[Records supplied — start]

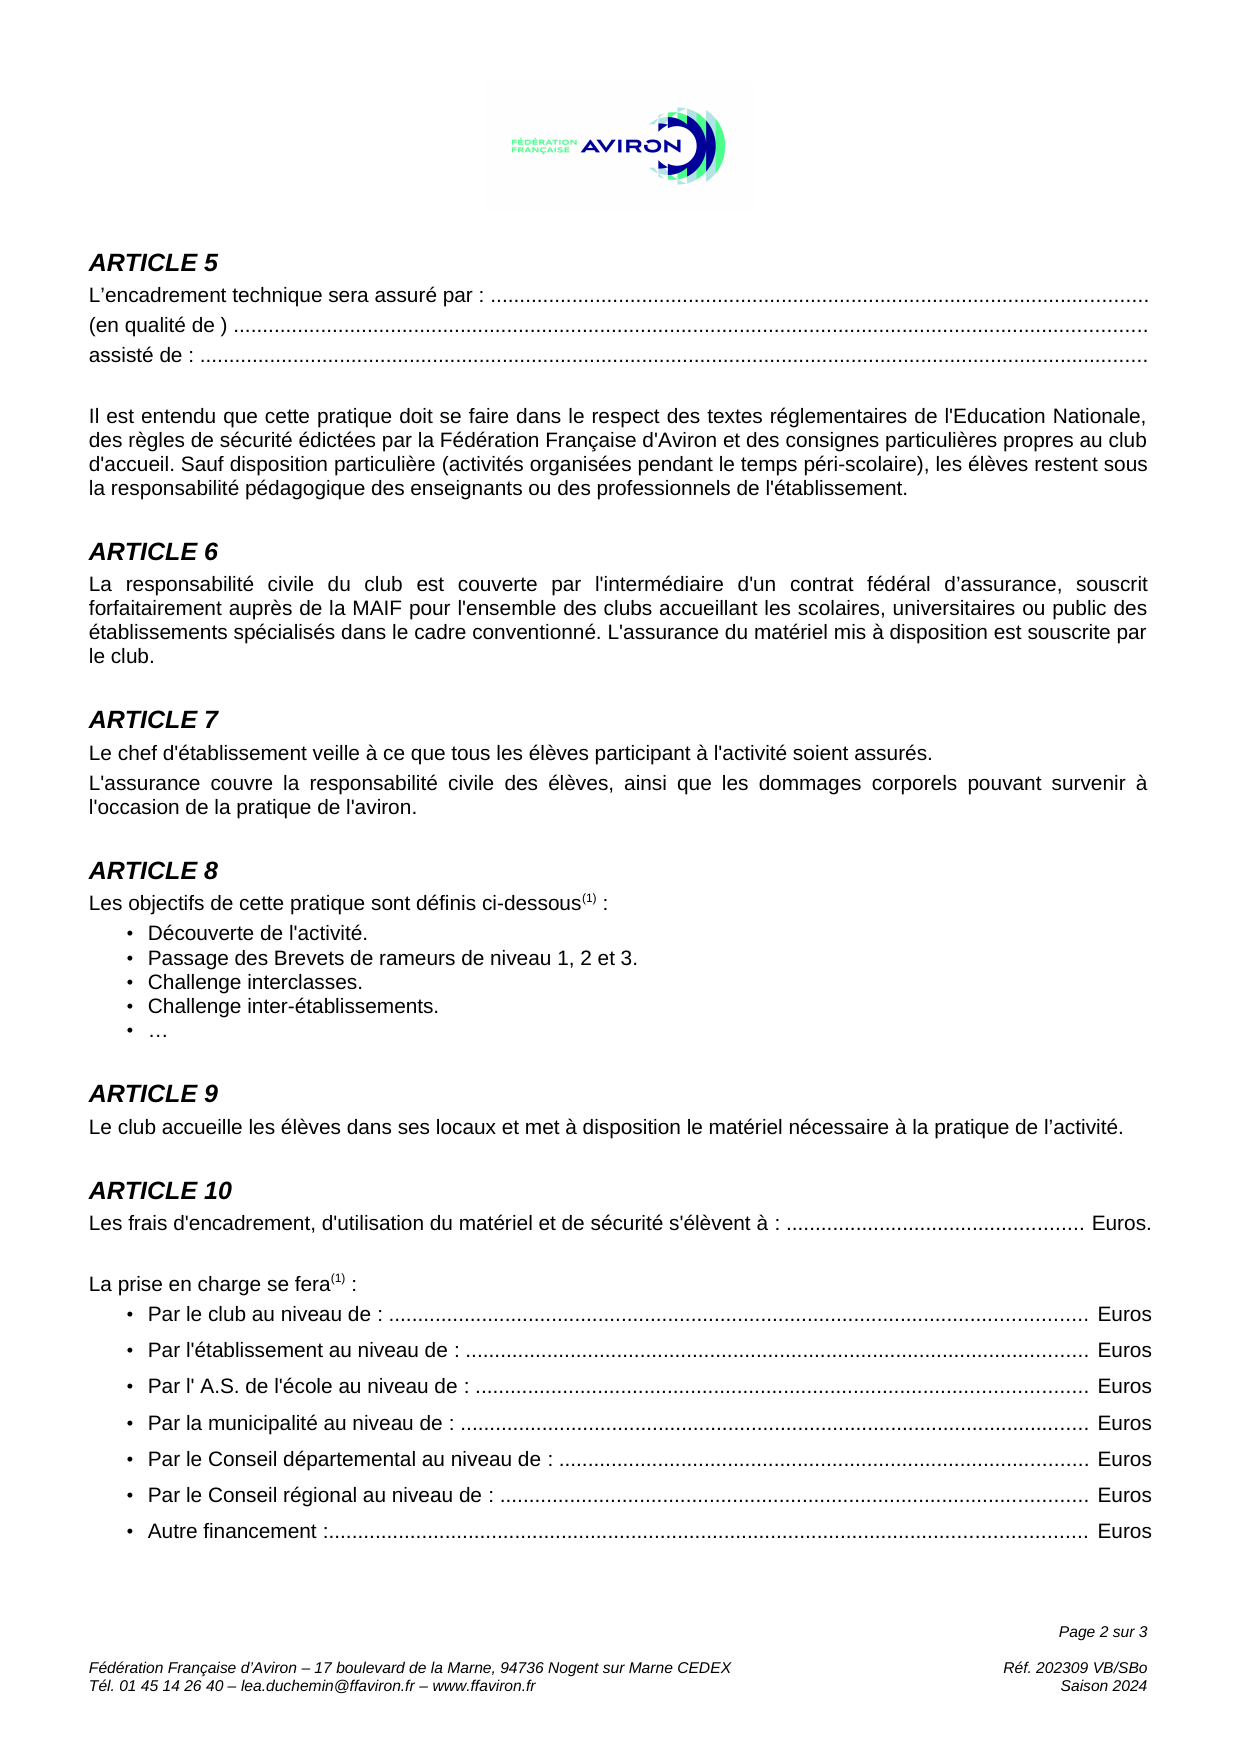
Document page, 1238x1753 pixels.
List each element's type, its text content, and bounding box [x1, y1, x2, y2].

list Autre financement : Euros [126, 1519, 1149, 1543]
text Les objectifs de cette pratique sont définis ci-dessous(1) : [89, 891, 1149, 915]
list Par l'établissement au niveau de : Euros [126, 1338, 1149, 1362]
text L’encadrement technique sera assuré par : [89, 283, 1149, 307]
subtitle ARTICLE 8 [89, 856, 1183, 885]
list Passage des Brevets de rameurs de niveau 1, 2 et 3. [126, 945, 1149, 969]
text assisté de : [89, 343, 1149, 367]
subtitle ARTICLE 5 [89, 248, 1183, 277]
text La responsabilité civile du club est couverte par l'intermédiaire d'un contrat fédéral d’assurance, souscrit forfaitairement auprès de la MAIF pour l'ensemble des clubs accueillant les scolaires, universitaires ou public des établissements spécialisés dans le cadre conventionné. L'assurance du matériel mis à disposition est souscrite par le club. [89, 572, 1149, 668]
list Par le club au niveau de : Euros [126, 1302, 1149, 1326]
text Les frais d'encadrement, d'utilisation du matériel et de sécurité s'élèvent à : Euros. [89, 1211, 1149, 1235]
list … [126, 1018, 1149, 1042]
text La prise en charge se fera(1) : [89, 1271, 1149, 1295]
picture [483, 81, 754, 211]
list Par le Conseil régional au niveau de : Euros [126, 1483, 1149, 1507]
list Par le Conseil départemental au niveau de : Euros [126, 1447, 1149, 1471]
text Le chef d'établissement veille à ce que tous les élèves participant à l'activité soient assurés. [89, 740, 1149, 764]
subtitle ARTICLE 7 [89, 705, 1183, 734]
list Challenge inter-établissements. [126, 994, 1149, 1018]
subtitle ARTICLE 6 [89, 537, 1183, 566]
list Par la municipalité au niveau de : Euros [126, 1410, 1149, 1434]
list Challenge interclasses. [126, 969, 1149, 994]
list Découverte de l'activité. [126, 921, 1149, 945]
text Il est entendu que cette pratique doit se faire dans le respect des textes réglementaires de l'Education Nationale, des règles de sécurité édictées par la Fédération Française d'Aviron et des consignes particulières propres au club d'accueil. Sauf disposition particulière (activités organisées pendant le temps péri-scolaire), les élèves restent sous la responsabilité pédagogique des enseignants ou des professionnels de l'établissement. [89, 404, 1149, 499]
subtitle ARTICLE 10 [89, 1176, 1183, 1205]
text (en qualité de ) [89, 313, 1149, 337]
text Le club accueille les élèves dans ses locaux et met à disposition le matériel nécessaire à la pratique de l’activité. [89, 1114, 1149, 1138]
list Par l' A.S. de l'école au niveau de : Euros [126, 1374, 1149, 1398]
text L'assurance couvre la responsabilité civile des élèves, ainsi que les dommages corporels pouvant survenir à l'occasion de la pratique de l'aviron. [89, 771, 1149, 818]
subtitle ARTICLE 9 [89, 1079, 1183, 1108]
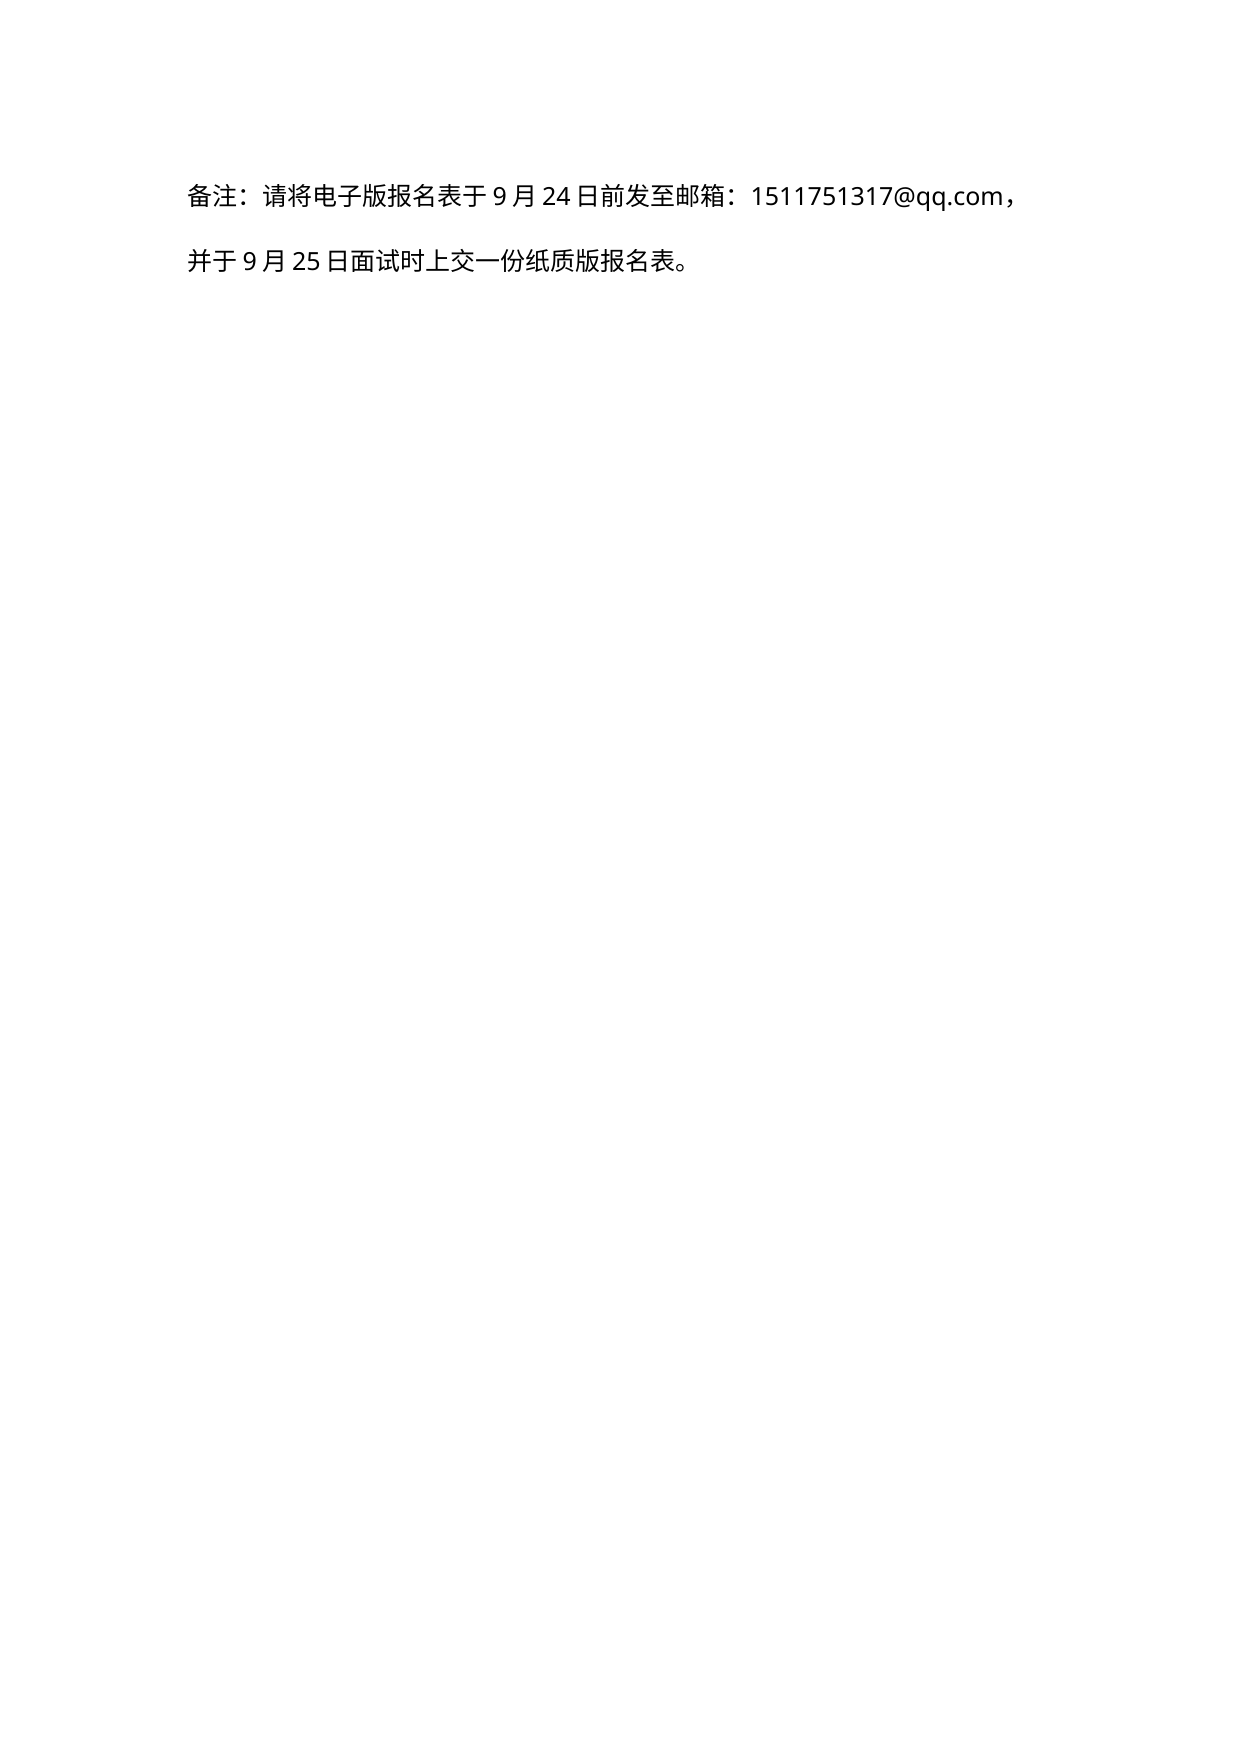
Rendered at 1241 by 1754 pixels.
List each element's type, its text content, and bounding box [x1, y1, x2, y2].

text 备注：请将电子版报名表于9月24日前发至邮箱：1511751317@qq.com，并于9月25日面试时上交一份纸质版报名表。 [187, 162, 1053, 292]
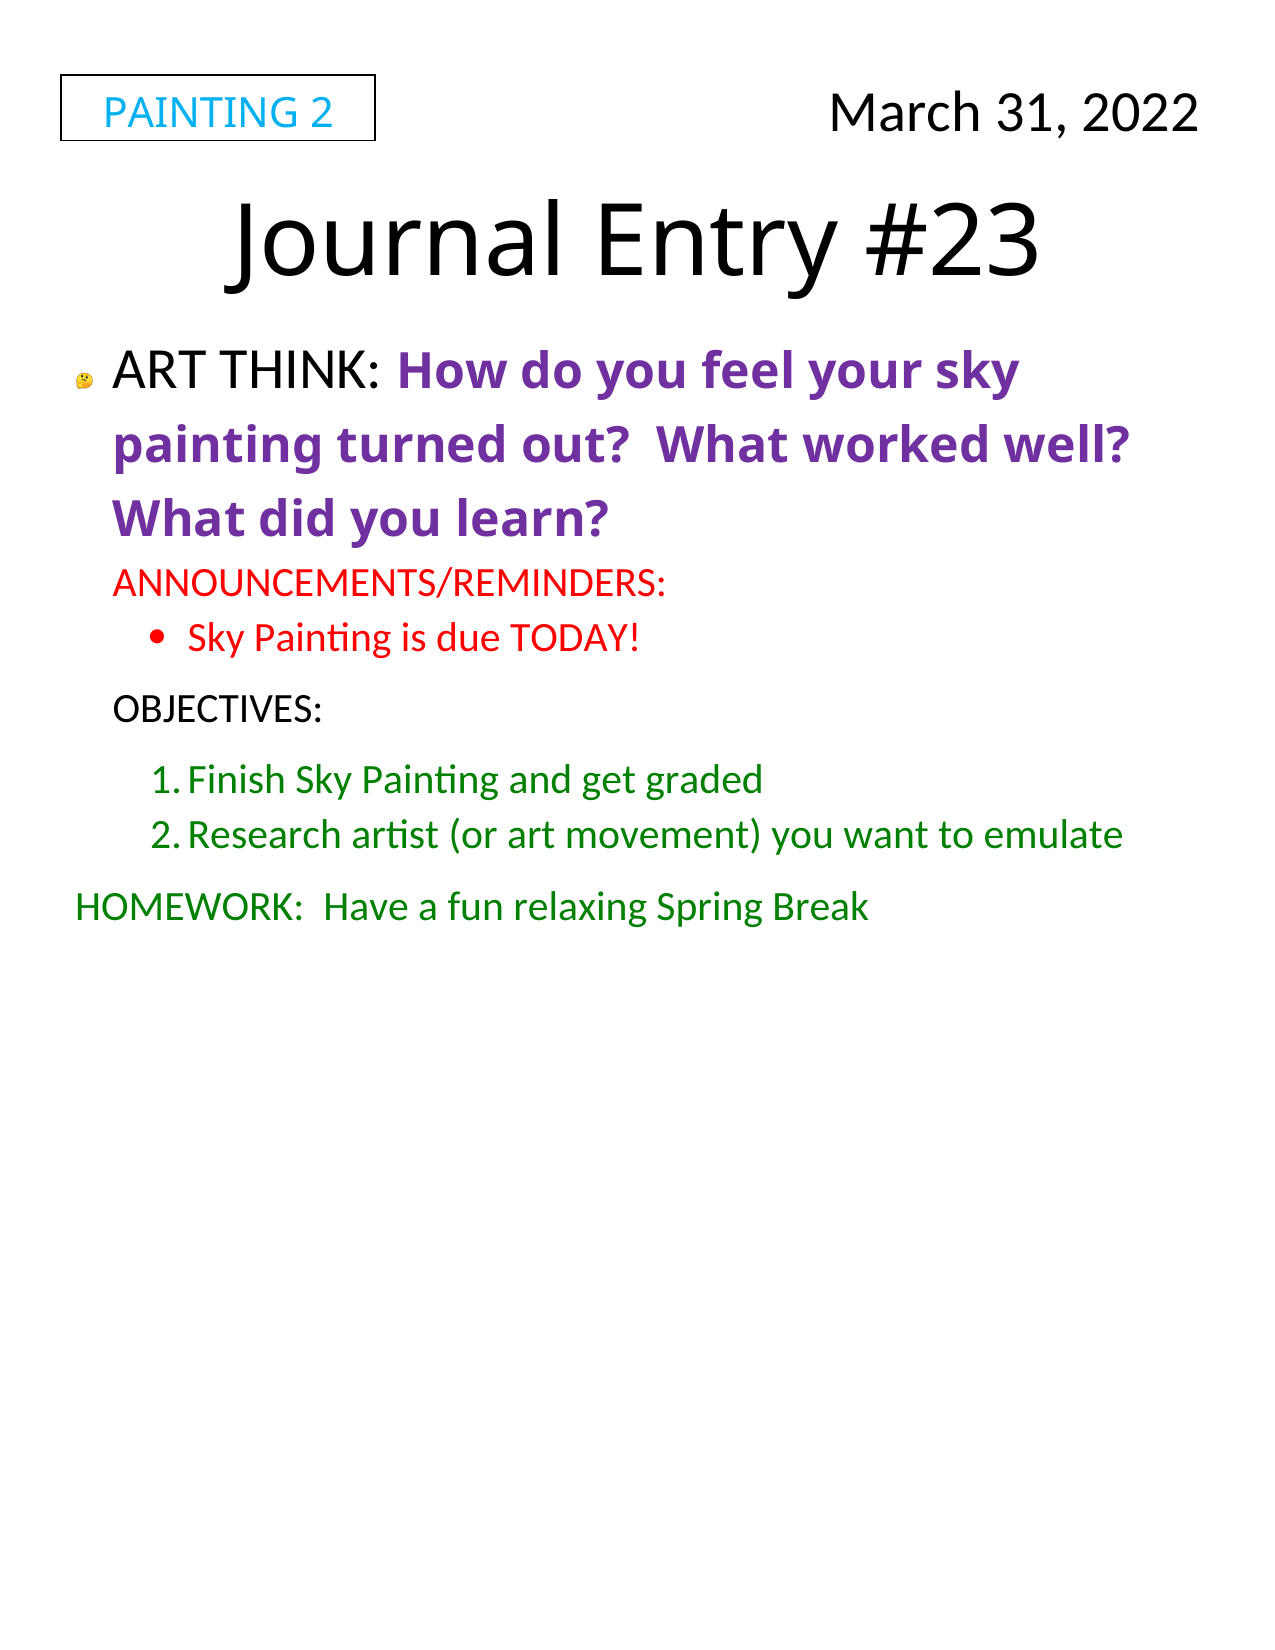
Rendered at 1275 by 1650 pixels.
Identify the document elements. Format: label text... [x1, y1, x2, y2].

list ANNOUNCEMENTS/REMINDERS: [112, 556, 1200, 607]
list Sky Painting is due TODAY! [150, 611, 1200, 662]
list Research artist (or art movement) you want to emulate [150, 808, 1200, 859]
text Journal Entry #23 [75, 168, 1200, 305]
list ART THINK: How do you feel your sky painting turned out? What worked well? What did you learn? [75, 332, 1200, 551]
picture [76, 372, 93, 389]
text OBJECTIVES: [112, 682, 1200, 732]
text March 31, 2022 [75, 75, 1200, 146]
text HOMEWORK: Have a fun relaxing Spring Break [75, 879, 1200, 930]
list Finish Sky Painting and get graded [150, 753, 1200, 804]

[Records supplied — finish]

Please report the number of lines in the data that include "responsabilité", with no other words.

Task solution: 3